By Dr. Gavin Brennen, Director of BTQ AU
Director Macquarie Centre for Quantum Engineering (MQCQE), Chief Investigator ARC Centre for Excellence in Engineered Quantum Systems (EQUS), Executive Board Member Sydney Quantum Academy (SQA)
Google has unveiled its latest breakthrough in quantum computing with the Willow chip, a processor featuring 105 connected superconducting qubits. As the successor to the Bristlecone chip, which housed 75 qubits, Willow marks a major step forward in quantum hardware. This advanced processor was designed to address critical challenges in quantum computing, such as improving error correction and demonstrating the scalability of quantum systems. These achievements highlight Willow’s potential to push the boundaries of quantum technology and pave the way for practical applications.

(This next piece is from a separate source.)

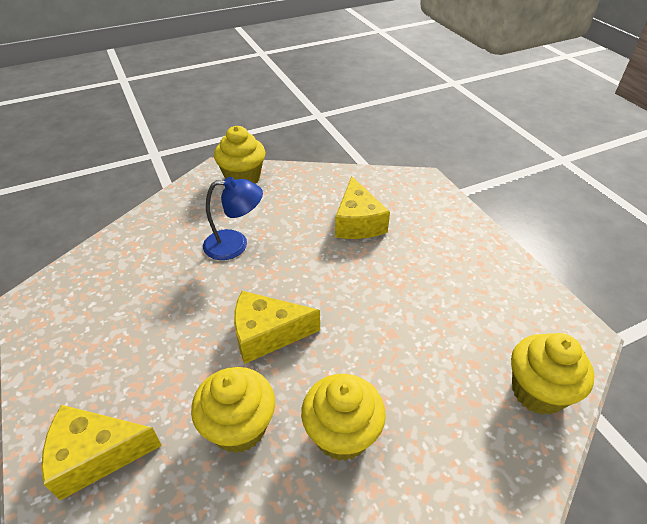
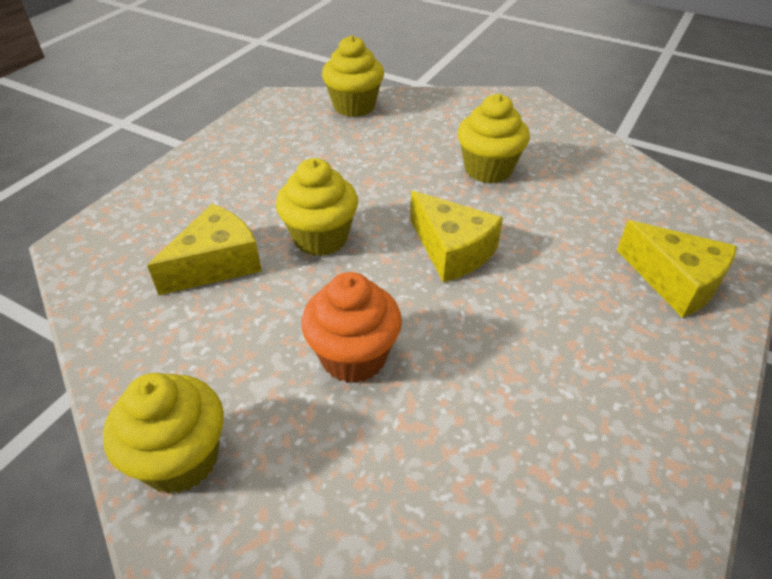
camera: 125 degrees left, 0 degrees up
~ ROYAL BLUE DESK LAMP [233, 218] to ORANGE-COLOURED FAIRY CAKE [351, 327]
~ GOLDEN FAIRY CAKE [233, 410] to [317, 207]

Improved Error Correction with Larger Codes
One of the key achievements with Willow is its demonstration of significantly improved error correction using larger error-correcting codes. This is no small feat—larger codes require more qubits and occupy more space on the chip, which increases the likelihood of errors. Despite these challenges, Google demonstrated that a logical qubit encoded with error correction could retain information twice as long as an unprotected qubit.
During these experiments, researchers also discovered a new type of highly correlated error whose physical origin is not yet understood. This discovery was made possible because of Willow’s large, coherent processor, underscoring its value not just in solving problems but also in advancing our understanding of quantum systems.
Tackling the Sampling Problem
Another milestone achieved with Willow was solving a larger instance of the sampling problem, the same problem used to claim quantum supremacy in 2019. Although the sampling problem has no practical applications, it serves as a benchmark to demonstrate quantum computers' speed and power compared to classical systems.
Unlike the factoring problem, used to break public key encryption, where a solution can be checked simply by multiplying the factors, the solution of the sampling problem can’t be verified easily. In fact they were only able to perform statistical consistency checks that the output from the chip was correct. Nevertheless, the ability to solve such a problem with Willow showcases the capabilities of a fully connected and controllable quantum circuit at this scale.
Future Possibilities with Willow
The Willow chip opens the door to more advanced demonstrations of quantum computing, including:
- Logical gates across multiple protected qubits
- Scalable small quantum programs with practical applications
- Enhanced quantum error correction using advances in hardware and software
As qubit numbers grow, quantum processors will eventually outgrow single-chip designs, requiring modular approaches to connect multiple quantum units. The Willow chip represents a key step toward these modular architectures since it shows that all the control electronics works together within one.
Scaling Challenges and Parallel Efforts
Scaling quantum systems comes with challenges. As qubits increase, so do the types and sources of errors. Researchers can only address these issues by experimenting with ever-larger registers. In parallel with Google’s superconducting qubit approach, other technologies—such as photonic, atomic, ionic, and silicon-spin quantum processors—are also advancing, contributing to a diversified landscape of quantum computing research.
The Transformative Potential of Quantum Computing
The ultimate goal of quantum computing is transformative. For instance, a quantum computer with several hundred thousand qubits could theoretically crack 256-bit elliptic curve digital signatures within hours—a task that would take classical supercomputers longer than the age of the universe to complete by brute force. Achieving this scale will require continued breakthroughs like those demonstrated by Willow.
Google’s Willow chip represents not just a technological milestone but also a glimpse into the future of quantum computing. With advancements in error correction, scalability, and processor coherence, the Willow chip highlights the progress being made toward practical quantum systems. While challenges remain—such as increasing qubit counts and connecting modular systems—each step forward brings us closer to realizing the transformative potential of quantum computing. As research continues and technologies mature, breakthroughs like Willow will pave the way for applications that were once considered impossible.